(Data records)
_ _ _ _ _
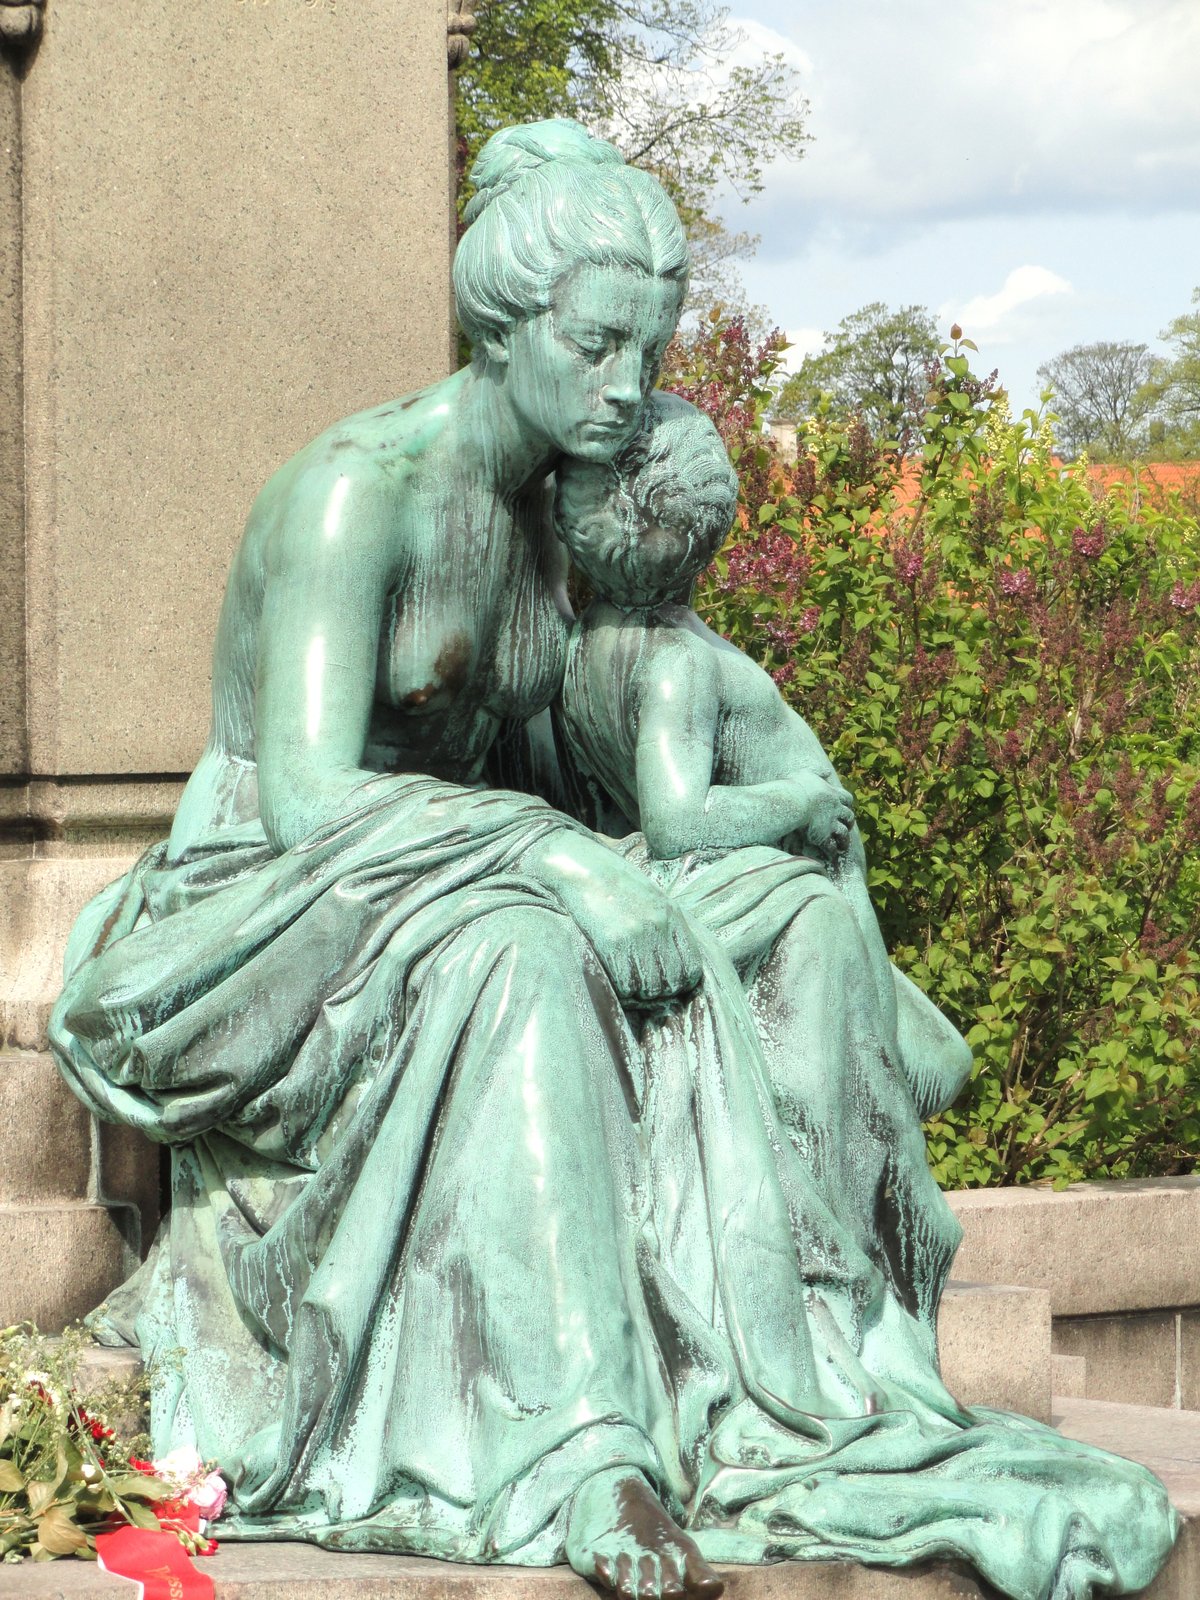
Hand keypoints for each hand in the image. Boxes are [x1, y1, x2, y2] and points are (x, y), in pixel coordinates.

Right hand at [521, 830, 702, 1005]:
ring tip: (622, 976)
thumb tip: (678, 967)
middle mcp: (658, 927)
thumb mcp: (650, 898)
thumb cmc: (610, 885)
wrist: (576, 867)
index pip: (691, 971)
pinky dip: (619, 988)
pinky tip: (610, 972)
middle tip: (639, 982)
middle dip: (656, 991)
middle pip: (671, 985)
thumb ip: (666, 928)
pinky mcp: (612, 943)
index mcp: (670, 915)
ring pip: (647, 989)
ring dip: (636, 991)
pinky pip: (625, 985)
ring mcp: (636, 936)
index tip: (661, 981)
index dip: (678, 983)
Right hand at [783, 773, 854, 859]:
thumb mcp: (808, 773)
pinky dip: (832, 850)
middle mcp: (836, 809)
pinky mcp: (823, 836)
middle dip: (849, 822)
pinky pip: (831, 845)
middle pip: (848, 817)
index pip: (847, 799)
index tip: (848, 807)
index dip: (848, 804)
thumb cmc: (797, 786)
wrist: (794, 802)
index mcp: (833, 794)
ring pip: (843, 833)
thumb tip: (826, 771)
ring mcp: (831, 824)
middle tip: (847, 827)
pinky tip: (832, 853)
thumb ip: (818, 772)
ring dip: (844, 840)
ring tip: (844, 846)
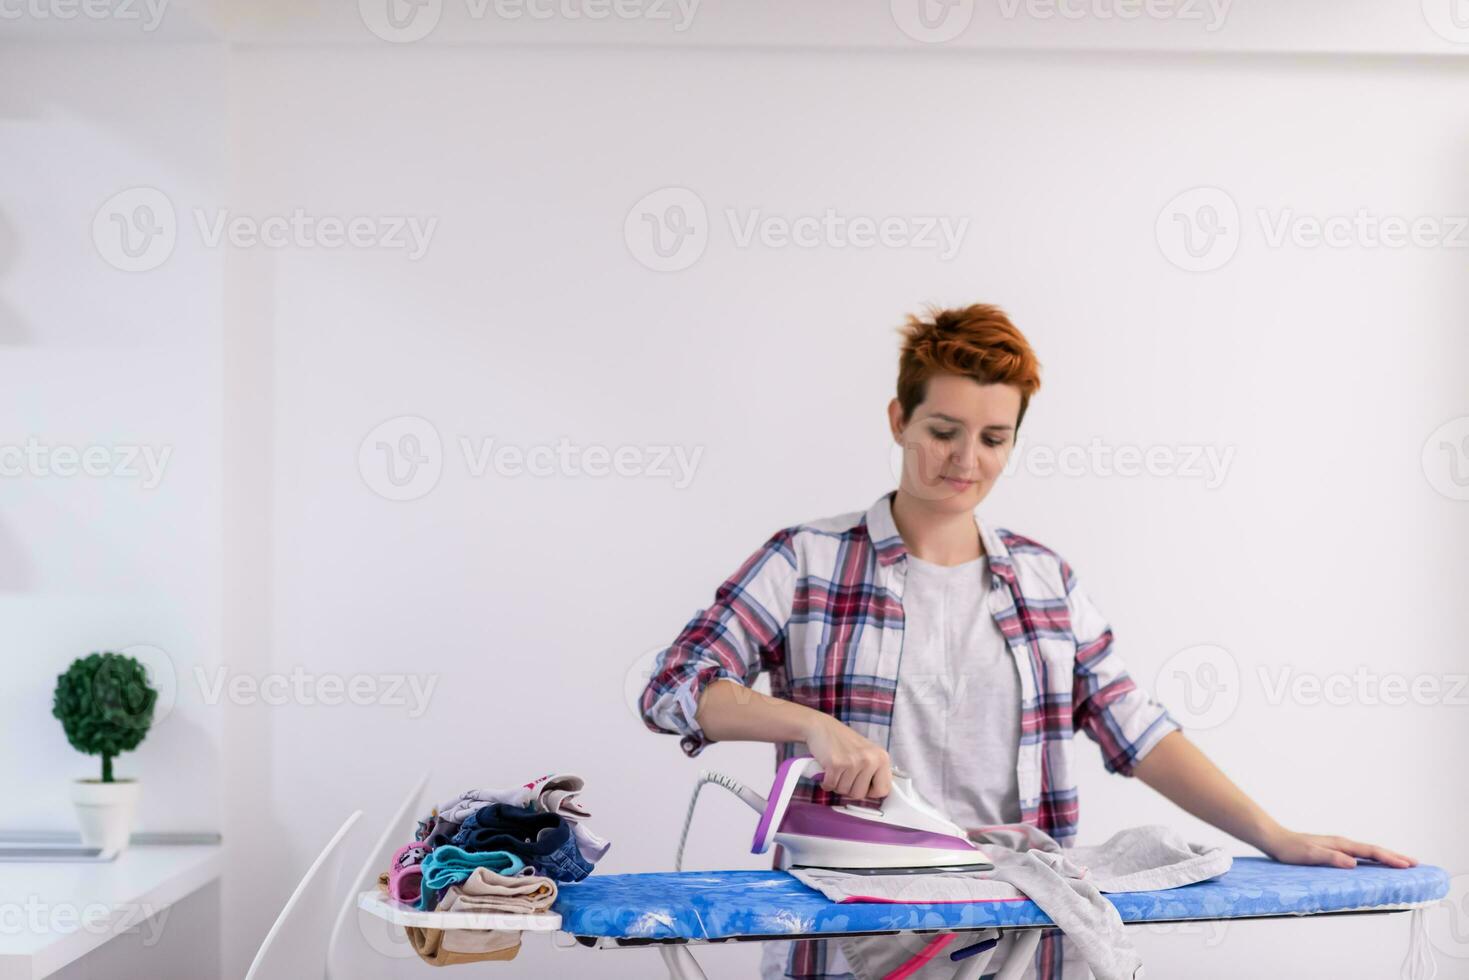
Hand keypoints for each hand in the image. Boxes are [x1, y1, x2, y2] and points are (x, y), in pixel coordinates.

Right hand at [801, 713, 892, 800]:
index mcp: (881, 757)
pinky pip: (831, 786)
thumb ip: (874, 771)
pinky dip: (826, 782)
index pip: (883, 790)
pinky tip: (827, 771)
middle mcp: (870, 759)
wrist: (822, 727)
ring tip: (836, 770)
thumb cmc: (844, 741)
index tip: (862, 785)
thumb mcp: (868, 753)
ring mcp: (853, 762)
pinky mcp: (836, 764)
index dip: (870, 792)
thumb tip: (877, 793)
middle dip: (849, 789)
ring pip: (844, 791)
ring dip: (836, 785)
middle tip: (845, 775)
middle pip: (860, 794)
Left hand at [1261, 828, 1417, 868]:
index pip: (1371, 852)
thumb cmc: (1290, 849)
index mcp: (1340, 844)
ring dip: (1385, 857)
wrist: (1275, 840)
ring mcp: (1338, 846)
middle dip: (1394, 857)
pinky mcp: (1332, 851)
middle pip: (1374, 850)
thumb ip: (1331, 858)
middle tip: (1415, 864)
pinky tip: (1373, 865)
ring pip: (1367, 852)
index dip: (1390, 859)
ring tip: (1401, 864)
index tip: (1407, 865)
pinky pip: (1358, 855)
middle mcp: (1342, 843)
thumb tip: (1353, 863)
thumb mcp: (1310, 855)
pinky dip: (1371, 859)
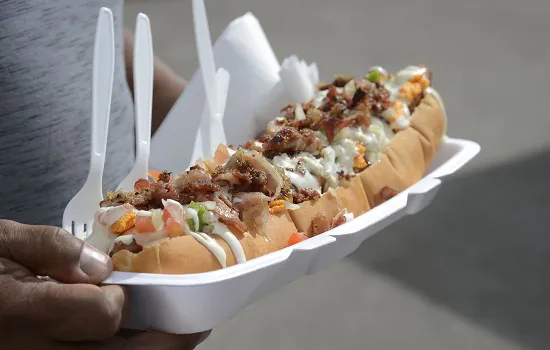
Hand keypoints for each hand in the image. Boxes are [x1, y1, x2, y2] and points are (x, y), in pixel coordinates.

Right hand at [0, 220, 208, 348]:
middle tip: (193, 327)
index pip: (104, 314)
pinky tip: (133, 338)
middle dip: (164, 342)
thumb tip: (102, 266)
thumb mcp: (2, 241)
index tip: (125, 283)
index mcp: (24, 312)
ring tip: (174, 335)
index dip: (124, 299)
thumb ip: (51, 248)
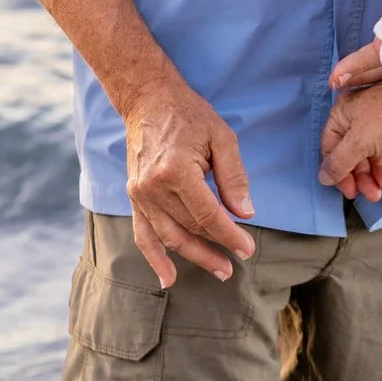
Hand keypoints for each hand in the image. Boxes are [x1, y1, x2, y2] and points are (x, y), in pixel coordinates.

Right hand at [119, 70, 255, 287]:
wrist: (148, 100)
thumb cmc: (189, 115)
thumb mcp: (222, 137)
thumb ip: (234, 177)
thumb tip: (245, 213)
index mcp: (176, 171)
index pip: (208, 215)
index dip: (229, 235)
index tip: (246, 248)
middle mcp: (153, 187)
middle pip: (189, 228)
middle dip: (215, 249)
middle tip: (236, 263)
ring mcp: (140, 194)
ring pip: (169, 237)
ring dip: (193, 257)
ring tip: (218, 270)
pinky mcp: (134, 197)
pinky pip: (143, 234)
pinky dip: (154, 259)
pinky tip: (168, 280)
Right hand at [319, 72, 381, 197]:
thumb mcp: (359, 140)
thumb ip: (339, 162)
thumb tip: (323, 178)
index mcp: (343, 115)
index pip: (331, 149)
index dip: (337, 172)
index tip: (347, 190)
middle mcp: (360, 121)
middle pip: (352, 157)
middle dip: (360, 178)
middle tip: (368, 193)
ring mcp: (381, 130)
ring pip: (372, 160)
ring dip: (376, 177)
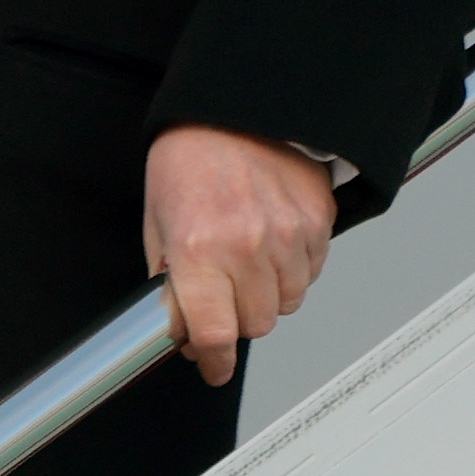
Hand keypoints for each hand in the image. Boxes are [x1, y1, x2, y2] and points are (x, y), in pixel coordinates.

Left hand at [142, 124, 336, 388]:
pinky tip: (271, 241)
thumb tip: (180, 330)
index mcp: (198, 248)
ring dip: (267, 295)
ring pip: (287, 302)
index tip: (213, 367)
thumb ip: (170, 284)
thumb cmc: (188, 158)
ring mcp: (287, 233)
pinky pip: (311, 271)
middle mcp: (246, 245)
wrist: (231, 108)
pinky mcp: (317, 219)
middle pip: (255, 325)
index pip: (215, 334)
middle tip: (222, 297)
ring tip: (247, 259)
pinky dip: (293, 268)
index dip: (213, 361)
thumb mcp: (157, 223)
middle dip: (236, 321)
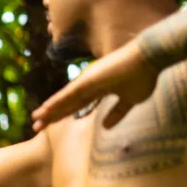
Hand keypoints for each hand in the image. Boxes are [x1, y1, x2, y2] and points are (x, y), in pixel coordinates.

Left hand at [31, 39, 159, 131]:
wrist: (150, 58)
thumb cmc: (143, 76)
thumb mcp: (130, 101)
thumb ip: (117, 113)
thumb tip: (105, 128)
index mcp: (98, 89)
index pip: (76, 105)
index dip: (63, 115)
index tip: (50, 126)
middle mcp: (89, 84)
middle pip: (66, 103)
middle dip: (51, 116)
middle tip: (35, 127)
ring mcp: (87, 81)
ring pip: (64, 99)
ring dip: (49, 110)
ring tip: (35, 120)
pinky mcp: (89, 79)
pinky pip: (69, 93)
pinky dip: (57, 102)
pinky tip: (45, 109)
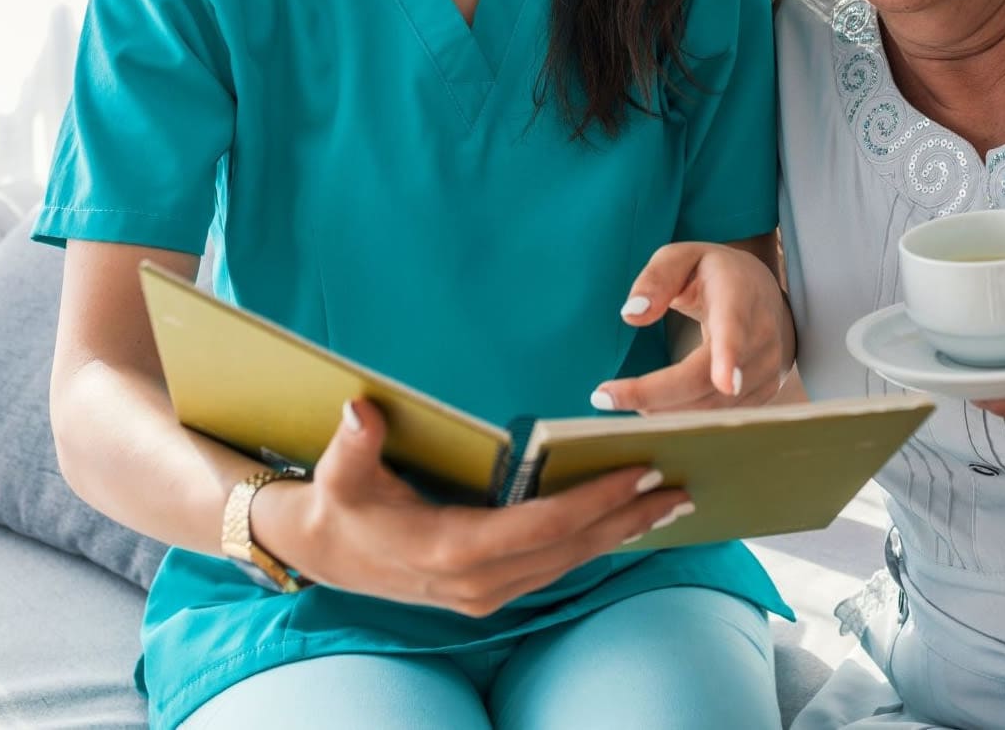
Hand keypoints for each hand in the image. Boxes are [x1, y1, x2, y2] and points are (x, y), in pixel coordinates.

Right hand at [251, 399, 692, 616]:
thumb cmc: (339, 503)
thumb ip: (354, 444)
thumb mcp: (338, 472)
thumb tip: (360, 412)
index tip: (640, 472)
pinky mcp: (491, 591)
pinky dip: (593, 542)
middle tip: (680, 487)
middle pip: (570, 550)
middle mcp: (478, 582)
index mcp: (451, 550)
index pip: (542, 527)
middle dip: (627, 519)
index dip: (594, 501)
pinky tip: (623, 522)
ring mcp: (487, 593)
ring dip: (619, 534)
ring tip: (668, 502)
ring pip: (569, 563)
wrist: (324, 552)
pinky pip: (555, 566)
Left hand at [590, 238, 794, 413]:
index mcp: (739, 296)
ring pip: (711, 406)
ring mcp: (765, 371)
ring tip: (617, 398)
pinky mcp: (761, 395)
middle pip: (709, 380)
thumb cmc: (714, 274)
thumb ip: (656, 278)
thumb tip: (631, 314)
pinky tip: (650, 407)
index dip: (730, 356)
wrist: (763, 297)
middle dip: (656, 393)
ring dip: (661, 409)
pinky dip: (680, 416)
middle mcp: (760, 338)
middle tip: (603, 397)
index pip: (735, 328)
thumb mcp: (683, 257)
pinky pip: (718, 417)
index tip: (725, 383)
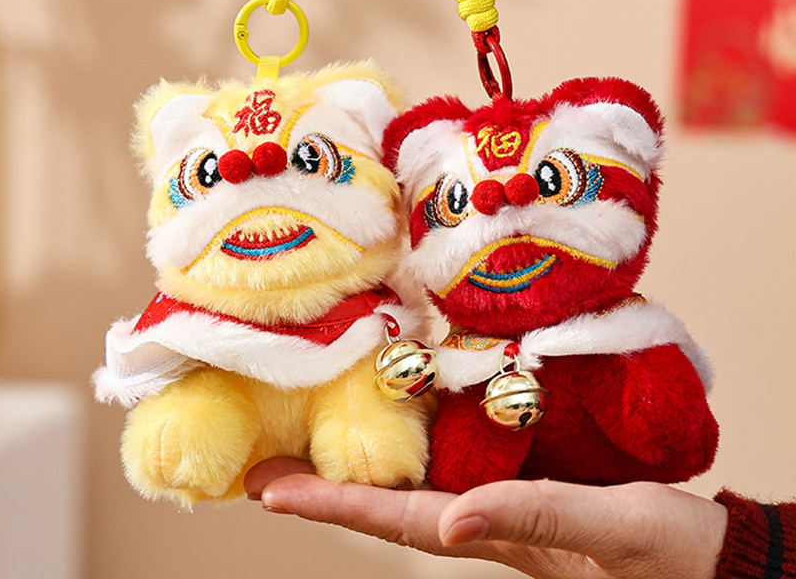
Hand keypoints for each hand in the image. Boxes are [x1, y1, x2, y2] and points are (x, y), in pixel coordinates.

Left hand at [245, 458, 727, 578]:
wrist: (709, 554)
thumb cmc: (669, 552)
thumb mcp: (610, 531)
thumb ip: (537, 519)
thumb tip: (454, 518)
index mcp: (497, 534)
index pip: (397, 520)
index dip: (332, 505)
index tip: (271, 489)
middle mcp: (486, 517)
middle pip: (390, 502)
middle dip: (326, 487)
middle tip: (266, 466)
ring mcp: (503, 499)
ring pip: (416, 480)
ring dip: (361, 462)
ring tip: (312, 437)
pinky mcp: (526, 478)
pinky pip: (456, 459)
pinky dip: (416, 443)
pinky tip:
_ _ _ _ _
Quote word for word only the lines above from the one containing "middle mcp: (360, 121)" through the one containing "middle pip: (255, 325)". Pictures stay out of your copy.

| Exercise response |
middle mcp: (360, 121)
middle pip: (352, 157)
middle dip: (360, 178)
middle tip: (368, 193)
ring mcp: (381, 130)
ring pip: (372, 160)
ring dip: (376, 177)
Hand keypoints for each hand in the image. Boxes are [x1, y1, x2, y2] and points are (x, y), in pixel coordinates.

Left hand at [142, 124, 336, 388]:
pinky tip: (271, 241)
thumb tip: (180, 330)
index mcp: (198, 248)
ring dip: (267, 295)
ring pip: (287, 302)
index tip: (213, 367)
thumb ip: (170, 284)
thumb cmc: (188, 158)
ring mcp: (287, 233)
pinky pip: (311, 271)
middle mcp: (246, 245)
wrist: (231, 108)
pinky mcp: (317, 219)
middle pip: (255, 325)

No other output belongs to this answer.